* [Extract provided]
# Wtf am i stupid or do they just think we are



## PLUMBER_BILL (Oct 23, 2009)

Yesterday I went to a local supplier. Picked up a Delta two handle cartridge.

Bill came in with the following nominclature 
RP 1740 Stem Assembly Lead Free $ 8.61

Now please explain to me why a plastic cartridge with a SS plate has to be sold as lead free. And get the price markup lead/free has created.

Is there lead in Stainless Steel?


----------



## SSP (Dec 14, 2013)

I noticed how everything is going "lead-free" these days... the supplier tells me its because of California and the green laws they push.. For example Wirsbo rings and poly fittngs are sold here in Canada as Lead-free .. they are entirely plastic.. But apparently some manufacturers still put small amounts of lead into enough of today's items that we need these new safe identifying means to create an aware population AND pay more.


----------



## HSI (Jun 3, 2011)

* [Supplied material]
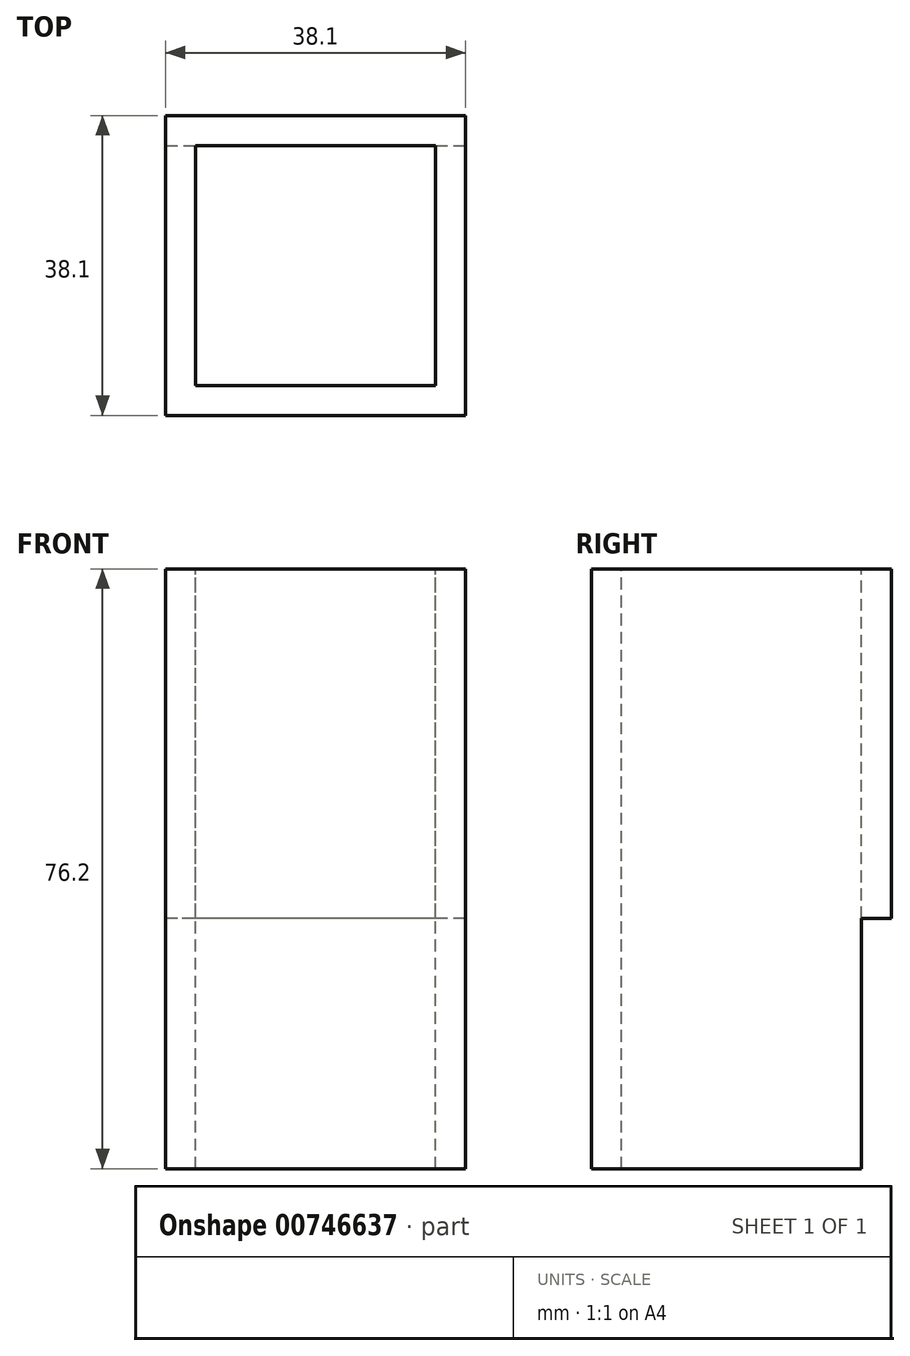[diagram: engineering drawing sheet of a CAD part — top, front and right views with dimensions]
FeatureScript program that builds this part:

* [Prompt]
Translate this sentence from the forum thread on lead-free plumbing parts into Spanish: "Yesterday I went to a local supplier."

* [Answer in full]
Ayer fui a un proveedor local.